All marketing and sales tools plug into the data cloud — either directly or via a composable CDP — and continually update the data based on customer activities, including calls with customer support, email marketing engagement, purchasing behavior, and social media updates. The organization can add, remove, or test new tools for channel-specific activities without losing access to their customer insights. For example, the team can replace its email marketing software or completely remove its social media management tool if that is no longer a priority — and they don’t lose any data in that process.
Composability and generative AI
Composable marketing architectures allow teams to achieve the full benefits of generative AI and generative marketing, because composable architecture provides a central point to apply generative AI on the data cloud. This also opens the door to a generative marketing platform, which is only effective when it uses a single source of truth: the data cloud.
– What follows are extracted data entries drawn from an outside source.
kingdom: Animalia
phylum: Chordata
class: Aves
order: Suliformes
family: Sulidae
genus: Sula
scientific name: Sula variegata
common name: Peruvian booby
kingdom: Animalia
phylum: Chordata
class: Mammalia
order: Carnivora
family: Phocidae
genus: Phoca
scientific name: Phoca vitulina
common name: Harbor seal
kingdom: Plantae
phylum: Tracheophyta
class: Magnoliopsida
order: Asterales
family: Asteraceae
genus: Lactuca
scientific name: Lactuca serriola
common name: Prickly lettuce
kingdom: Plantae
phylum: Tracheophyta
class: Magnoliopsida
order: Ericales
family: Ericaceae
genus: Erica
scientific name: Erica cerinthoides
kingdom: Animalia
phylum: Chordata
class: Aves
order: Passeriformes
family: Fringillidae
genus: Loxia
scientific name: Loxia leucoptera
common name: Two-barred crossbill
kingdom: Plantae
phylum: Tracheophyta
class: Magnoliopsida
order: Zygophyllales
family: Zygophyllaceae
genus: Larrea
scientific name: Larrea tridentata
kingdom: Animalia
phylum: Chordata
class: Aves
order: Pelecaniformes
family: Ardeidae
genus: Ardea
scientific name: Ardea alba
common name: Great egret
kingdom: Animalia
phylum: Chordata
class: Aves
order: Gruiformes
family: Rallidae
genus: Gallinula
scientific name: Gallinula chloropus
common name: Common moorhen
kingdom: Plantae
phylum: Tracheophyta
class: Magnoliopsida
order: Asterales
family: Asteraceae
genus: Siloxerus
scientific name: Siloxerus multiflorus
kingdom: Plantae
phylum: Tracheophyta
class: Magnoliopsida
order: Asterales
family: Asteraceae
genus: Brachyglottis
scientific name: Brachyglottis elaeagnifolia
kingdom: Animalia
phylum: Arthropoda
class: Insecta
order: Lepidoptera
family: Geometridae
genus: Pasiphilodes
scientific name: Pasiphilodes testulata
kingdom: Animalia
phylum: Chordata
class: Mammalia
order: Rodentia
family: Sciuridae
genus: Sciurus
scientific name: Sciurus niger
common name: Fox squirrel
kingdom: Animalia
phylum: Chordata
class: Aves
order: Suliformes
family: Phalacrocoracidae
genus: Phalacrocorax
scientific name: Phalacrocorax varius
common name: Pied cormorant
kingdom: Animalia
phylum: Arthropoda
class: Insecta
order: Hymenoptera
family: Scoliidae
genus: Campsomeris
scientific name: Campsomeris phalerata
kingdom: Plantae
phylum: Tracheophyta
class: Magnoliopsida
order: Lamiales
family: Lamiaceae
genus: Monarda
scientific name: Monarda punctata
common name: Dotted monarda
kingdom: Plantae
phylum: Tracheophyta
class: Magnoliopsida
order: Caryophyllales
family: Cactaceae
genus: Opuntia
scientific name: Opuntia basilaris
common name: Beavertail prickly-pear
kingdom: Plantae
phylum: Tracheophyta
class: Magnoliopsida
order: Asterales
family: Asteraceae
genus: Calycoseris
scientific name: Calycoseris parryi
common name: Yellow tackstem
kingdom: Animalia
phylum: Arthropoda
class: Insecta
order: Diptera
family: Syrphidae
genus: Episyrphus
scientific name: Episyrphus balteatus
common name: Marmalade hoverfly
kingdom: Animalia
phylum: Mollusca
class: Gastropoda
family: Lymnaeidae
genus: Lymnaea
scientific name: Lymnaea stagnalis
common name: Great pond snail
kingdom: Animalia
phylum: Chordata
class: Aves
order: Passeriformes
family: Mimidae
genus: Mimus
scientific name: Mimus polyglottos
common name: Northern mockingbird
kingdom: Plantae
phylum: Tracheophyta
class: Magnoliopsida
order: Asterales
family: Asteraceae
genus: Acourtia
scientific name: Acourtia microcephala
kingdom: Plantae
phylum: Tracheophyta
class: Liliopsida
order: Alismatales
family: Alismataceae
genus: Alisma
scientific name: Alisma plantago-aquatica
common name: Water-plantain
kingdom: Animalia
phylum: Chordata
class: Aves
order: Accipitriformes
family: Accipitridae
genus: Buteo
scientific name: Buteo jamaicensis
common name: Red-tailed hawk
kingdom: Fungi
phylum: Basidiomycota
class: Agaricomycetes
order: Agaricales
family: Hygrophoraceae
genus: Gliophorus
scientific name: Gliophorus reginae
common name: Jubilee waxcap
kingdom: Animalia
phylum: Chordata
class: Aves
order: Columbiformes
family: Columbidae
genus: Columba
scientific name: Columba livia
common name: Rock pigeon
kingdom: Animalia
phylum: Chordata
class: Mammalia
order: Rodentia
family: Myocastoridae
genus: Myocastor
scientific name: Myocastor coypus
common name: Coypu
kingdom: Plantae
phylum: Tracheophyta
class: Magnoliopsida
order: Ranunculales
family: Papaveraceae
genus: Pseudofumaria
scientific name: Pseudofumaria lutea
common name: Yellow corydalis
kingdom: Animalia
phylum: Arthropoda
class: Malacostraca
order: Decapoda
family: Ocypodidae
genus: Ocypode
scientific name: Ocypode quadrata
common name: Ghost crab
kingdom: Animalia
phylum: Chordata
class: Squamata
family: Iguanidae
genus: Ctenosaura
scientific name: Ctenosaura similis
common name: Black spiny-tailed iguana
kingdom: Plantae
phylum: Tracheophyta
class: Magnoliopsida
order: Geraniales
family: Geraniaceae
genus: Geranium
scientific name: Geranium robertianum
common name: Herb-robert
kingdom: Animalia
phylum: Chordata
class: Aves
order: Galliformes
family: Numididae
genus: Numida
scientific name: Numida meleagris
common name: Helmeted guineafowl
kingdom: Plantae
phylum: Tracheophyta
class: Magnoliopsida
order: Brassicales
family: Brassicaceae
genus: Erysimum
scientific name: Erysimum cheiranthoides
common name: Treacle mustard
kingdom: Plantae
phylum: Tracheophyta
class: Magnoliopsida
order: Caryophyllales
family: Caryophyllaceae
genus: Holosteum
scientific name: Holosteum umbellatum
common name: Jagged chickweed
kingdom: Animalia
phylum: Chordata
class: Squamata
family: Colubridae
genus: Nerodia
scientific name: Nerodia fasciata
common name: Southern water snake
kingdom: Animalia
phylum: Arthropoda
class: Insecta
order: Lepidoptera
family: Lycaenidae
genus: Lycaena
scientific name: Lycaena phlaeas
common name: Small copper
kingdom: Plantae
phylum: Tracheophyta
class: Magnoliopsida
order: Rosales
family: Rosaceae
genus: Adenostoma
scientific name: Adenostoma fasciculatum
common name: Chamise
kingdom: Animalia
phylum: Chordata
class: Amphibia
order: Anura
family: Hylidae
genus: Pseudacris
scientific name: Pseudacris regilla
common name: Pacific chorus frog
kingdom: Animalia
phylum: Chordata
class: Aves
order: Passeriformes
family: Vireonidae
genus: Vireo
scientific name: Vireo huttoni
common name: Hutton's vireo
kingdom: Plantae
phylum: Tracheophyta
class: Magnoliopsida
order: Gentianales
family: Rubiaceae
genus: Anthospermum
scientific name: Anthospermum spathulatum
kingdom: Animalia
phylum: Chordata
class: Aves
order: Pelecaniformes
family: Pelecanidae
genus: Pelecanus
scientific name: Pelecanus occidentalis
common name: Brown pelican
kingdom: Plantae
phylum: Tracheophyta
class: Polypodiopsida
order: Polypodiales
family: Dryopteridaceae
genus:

Artificial intelligence can greatly accelerate and automate marketing tasks and reduce the time it takes to refine audience segments. As marketers work more with AI, machine learning algorithms improve the accuracy of AI outputs.
Taking AI one step further, generative AI tools for marketing assist with content generation, like drafting an email or customer support script, or even answering customer questions through a chatbot. A generative marketing platform makes it easy for marketers to create, test, and iterate campaigns more effectively, with benefits including faster optimization, increased productivity and efficiency, and more personalized (and successful) campaigns.
Achieving customer 360 and building composable martech enables marketing teams to employ any range of AI tools, instead of being locked into a specific data warehouse vendor’s generative AI offerings.